Theater presentation spreads word about HIV
David Ruis doesn't have HIV, but sometimes he acts like he does.
By acting, Ruis brings himself and those around him a little closer to understanding what it is really like to have the virus. It's a strategy that's cautioned tens of thousands of teenagers about the dangers of AIDS and HIV. Last month, about 160 Lansing High School students heard the message, too.
For Ruis, 25, it is a matter of life or death.
"Everybody's life is valuable," Ruis said. "I want them to know that their lives are valuable, too."
The performances that Ruis helps bring to teens in and around Kansas City are part of the Dramatic AIDS Education Project, a 13-year-old program that teams young actors with medical school students to help spread the word about the dangers of HIV.
The program is a free service sponsored by The Coterie Theatre of Kansas City, Mo., and the schools of medicine at the University of Kansas and the University of Missouri-Kansas City. Through its young actors, the program aims to establish rapport with high school students who may be reluctant to ask questions about sex and sexually transmitted illnesses to teachers or parents.

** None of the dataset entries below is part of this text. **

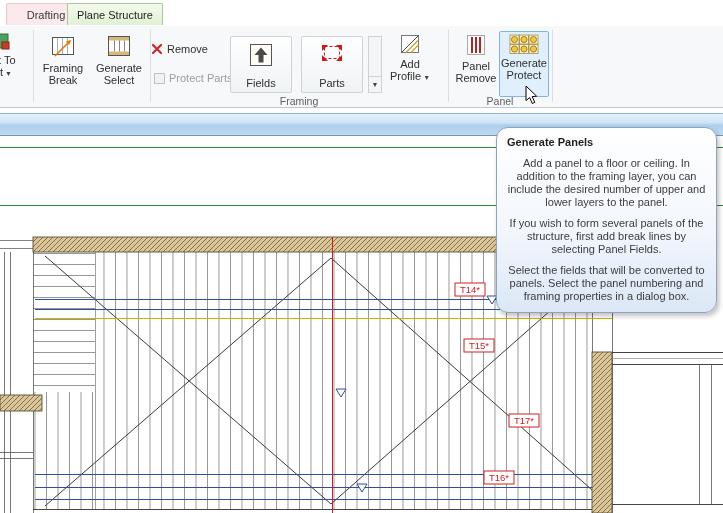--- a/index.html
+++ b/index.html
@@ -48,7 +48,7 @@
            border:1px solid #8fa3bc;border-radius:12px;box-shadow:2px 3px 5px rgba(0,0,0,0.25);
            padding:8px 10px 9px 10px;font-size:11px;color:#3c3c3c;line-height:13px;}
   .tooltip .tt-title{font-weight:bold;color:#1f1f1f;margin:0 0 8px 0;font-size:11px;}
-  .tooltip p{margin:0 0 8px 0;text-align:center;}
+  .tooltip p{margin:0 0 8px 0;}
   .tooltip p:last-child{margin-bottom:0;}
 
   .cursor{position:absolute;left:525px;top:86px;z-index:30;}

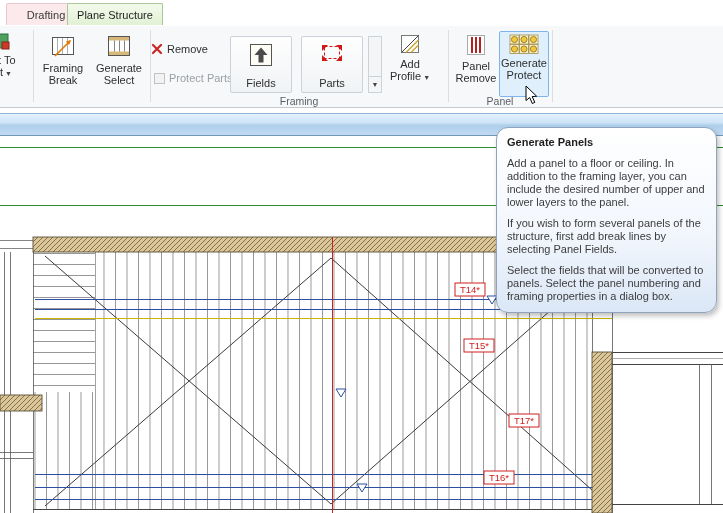--- a/index.html
+++ b/index.html
@@ -310,7 +310,6 @@
     <div class="tt-title">Generate Panels</div>
     <p>Add a panel to a floor or ceiling. In addition to the framing layer, you can include the desired number of upper and lower layers to the panel.</p>
     <p>If you wish to form several panels of the structure, first add break lines by selecting Panel Fields.</p>
-    <p>Select the fields that will be converted to panels. Select the panel numbering and framing properties in a dialog box.</p>
   </div>
 
   <div class="cursor">

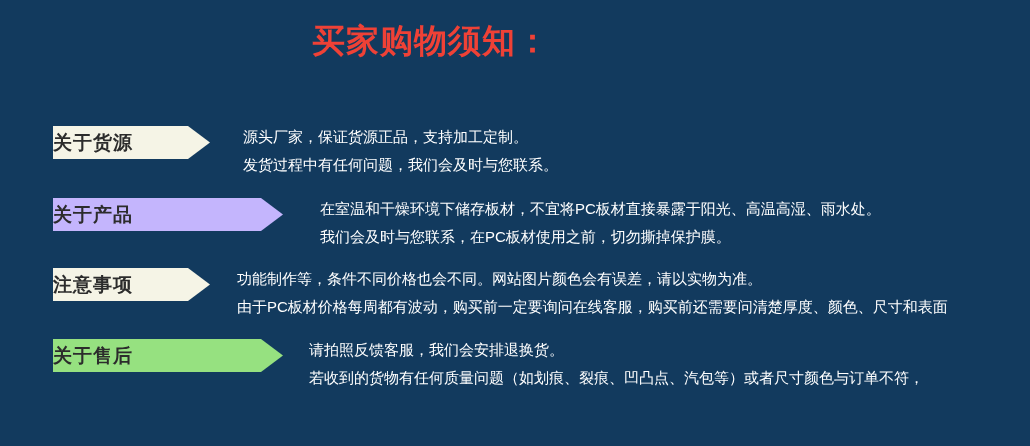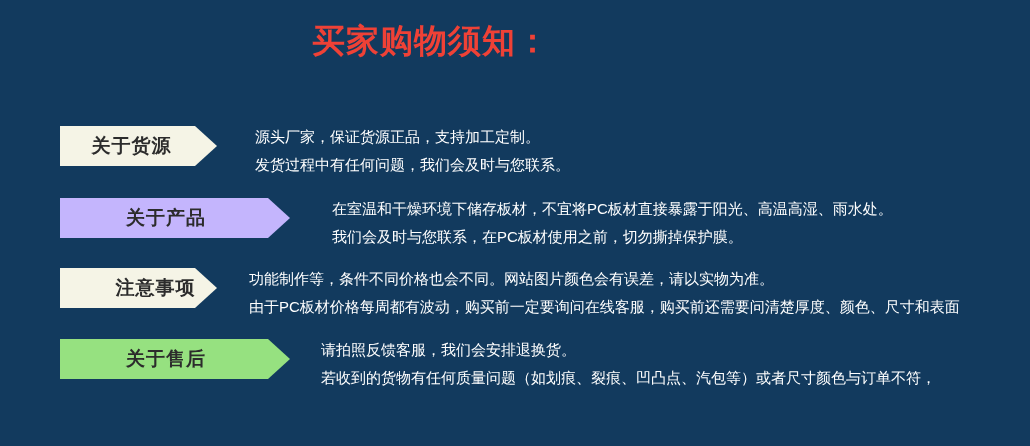--- a/index.html
+++ b/index.html
@@ -50,12 +50,11 @@
   
   .banner {
     position: absolute;
-    left: 60px;
+    left: 53px;
     top: 0;
-    height: 40px;
+    height: 33px;
     display: flex;
     align-items: center;
-    justify-content: center;
     box-sizing: border-box;
     -webkit-clip-path: polygon(0 0, calc(100% - 22px) 0, 100% 50%, calc(100% - 22px) 100%, 0 100%);
     clip-path: polygon(0 0, calc(100% - 22px) 0, 100% 50%, calc(100% - 22px) 100%, 0 100%);

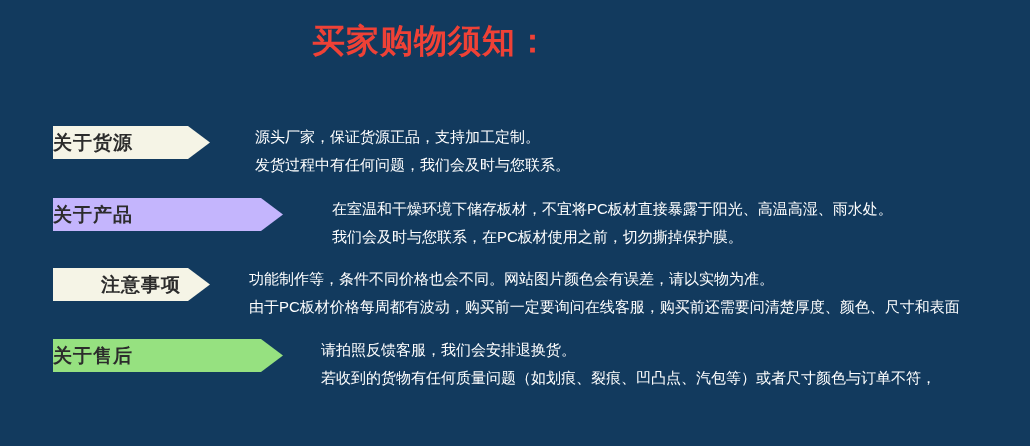--- a/index.html
+++ b/index.html
@@ -81,7 +81,7 @@
     line-height: 28px;
     white-space: nowrap;
   }
-  .body-text .line { display: block; margin-left: 12px; }
+  .body-text .line { display: block; }
 
   .text-1 { left: 243px; top: -3px; }
   .text-2 { left: 320px; top: -3px; }

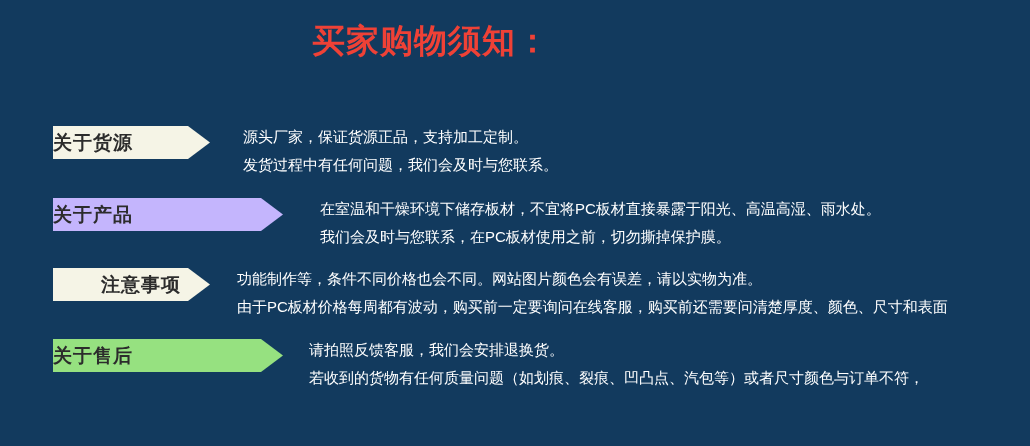--- a/index.html
+++ b/index.html
@@ -116,7 +116,7 @@
   </div>
 
   <div class="row row-3">
-    <div class="banner banner-narrow" style="background: rgb(245, 244, 230); padding-left: 48px;">
+    <div class="banner banner-narrow" style="background: rgb(245, 244, 230);">
       <span class="banner-label" style="color: rgb(44, 44, 44);">注意事项</span>
     </div>
     <div class="body-text text-3">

And by pairing medical students with professional actors, the presentation packs scientific legitimacy into a dramatic punch.
LHS sophomore Alex Tremble said she liked the presentation, which consisted of two performed scripts followed by a question-and-answer session when students could ask Ruis and medical school student Elizabeth Taglauer, 26, questions about the disease and "risk behaviors" that may lead to contraction.
Tremble thought the presentation was a good way to get her peers' attention, though not all of them responded seriously.
"They probably don't think about (HIV)," Tremble said. "They just want to have a good time. : Some of the kids are asking some pretty outrageous questions."
Joette Pelster is executive director of The Coterie Theatre, sponsor of the AIDS education program. She knows that it is hard for high school students to take the issue to heart, she said, which is why the format was created to reach them.
"It does address teenagers' sense of invincibility," Pelster said. "I think it reduces a huge amount of misinformation."
Though the auditorium was filled with nervous silence for several moments when the Q&A session started, Ruis and Taglauer soon were responding to a torrent of questions as hands shot up.
The opportunity is just what Melissa Cappel, LHS health and physical education teacher, hoped to offer her students.
"I was a little bit nervous at how they would respond, but they were great once they got going," Cappel said.
Fourth quarter is when the LHS health classes discuss reproduction and sexually transmitted illnesses, and such an important topic required taking a little time out of the day.
"It's really important to use outside resources," Cappel said. "It helps bring greater knowledge to the kids."
Cappel said she hopes to have the program back next year. By that time, it will likely take its message to its 100,000th teenager.
But for Ruis, the life of that milestone teen will be just as valuable as the first.